At that time, there were efforts to gather first-hand information to better understand the underdevelopment of the Philippines’ southern island of Mindanao. Manila relied mainly on secondary information then.
Our team was tasked to do a socio-economic study on the major industries (wood, fishing, mining, coconut, palm oil, and the fruit export industry). We travelled all over Mindanao interviewing farmers and small and medium landowners.
We were to write a report on the impact of the multinationals and big businesses on the lives of the people and the underdevelopment in the region.
Mindanao before the 1980s has been beset with a cornucopia of problems –from the growing dissent and strong New People's Army (NPA) movement and the centuries-old Muslim separatist movement to hamletting, warlordism, displacement of the indigenous peoples from their ancestral lands, extreme poverty and hunger, and a lot more.
Despite being resource-rich, the region was not developing due to social chaos.
Big companies repatriated their profits and did not reinvest in Mindanao. The landed of Davao were selling properties at very low prices just to get out of the city. Most owners of businesses and plantations in Davao sent their children to Manila or abroad supposedly to keep them safe.
I grew up in the then small of town of Malabon, and lived a quiet and comfortable life along with two-dozen more cousins in our family compound. I studied at St James Academy from kindergarten to high school under the guidance of the Maryknoll sisters, together with my good friend Lean Alejandro.
We were 12 year old, and in Grade 6, when Marcos declared Martial Law. We grew up singing the Bagong Lipunan song and textbooks.
At UP Diliman, the late Lean Alejandro and I, relearned everything and became exposed to the harsh realities of our society. It was Lean who goaded me to take the research job in Mindanao as it would greatly help in alliance-building to have the knowledge on the situation and ails in the countryside.
I wrote him volumes of letters describing the dire state and poverty of the region. Despite the difficulty, he wrote me from prison to continue with the work. I remember complaining to him that the residents here were dubious of people coming from Luzon, calling us people from “Imperial Manila”. It took considerable effort and time to gain their trust.
I would later understand the reason for the disdain and distrust. Mindanao had been neglected by the national government and the early migrants, and big businesses were able to control vast tracts of land. Poverty persisted. There was no clear progress in sight.
The Mindanao Agenda
I greatly admire the people who initiated a Mindanao Agenda to help develop the region. The people were motivated to help themselves instead of relying on the national government. It was at this time that Rodrigo Roa Duterte became Mayor of our city.
It was the right time when Duterte became mayor. The Davaoeños have had enough of war and chaos – a time when the people earnestly and desperately wanted peace and progress. I was blessed to witness the meeting of hearts and minds to achieve a common goal. The bayanihan spirit was in action.
To witness a city grow and unfold its beauty and potential is an uncomparable experience. It restores your faith in humanity. A city pulsating with life, a city where there is unity in diversity, a city where Christians, Muslims, and indigenous peoples live in relative peace and harmony.
A catalyst for change
Mayor Duterte is one passionate leader. He is also fortunate that he has a passionate group of people to work with. One should live here to embrace the essence of the pioneering spirit and volunteerism of the people of Davao. Everybody is ready to pitch in to help in community and nation-building. He could not have accomplished his goals without a people who shared his vision.

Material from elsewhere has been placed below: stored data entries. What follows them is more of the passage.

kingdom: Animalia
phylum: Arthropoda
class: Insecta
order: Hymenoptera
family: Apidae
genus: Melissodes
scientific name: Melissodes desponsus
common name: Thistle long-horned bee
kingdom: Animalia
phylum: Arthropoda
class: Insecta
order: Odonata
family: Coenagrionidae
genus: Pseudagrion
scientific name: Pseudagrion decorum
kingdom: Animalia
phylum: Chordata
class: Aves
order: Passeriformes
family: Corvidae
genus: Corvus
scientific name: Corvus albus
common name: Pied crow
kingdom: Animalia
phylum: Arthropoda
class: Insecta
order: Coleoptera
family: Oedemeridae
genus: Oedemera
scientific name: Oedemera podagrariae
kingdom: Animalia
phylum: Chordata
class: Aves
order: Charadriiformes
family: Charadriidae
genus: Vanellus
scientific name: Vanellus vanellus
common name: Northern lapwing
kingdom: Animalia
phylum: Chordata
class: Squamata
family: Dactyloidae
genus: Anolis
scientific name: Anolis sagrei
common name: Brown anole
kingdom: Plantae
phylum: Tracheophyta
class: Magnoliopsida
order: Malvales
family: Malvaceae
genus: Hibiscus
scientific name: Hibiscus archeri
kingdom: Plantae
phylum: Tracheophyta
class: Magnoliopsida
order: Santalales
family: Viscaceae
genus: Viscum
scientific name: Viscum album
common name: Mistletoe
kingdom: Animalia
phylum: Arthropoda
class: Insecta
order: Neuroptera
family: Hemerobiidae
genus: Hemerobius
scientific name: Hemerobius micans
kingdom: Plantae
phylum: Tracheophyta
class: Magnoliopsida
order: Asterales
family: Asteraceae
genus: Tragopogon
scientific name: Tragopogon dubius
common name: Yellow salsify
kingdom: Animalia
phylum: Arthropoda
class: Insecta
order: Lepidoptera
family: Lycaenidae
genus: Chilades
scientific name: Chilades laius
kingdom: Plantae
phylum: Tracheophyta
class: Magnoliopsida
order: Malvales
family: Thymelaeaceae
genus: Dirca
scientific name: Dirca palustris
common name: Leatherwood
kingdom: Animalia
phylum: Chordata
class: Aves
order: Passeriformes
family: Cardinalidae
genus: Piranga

We did not look up to Mayor Duterte as a messiah but as a partner to reach our goal – that is, to attain peace and prosperity for the residents in Davao and the entire Mindanao. One just have to visit our city to see the collective gains we had attained here.
Proud Davaoeña and Mindanaoan
After 3 decades, I am very happy to have raised my family and children here. Our population has doubled, tripled, and quadrupled, attracting more migrants and bright minds to the city. Business is booming and investors keep coming in. One cannot not be happy to be in such a dynamic and growing community.
We have the mindset that is open to all possibilities and the heart to accomplish anything. I will always be grateful for my Mindanao experience. It is a unique one, and it is from this perspective that I cast my vote on May 9 - Rappler.com
Susan Magno Antepuesto is a former researcher of the Third World Studies Center in UP Diliman. She is a co-author of the Mindanao Report, a socio-economic research that looked into the roots of underdevelopment in the south. Susan, a businesswoman and restaurant owner, has been a resident of Davao City since 1983.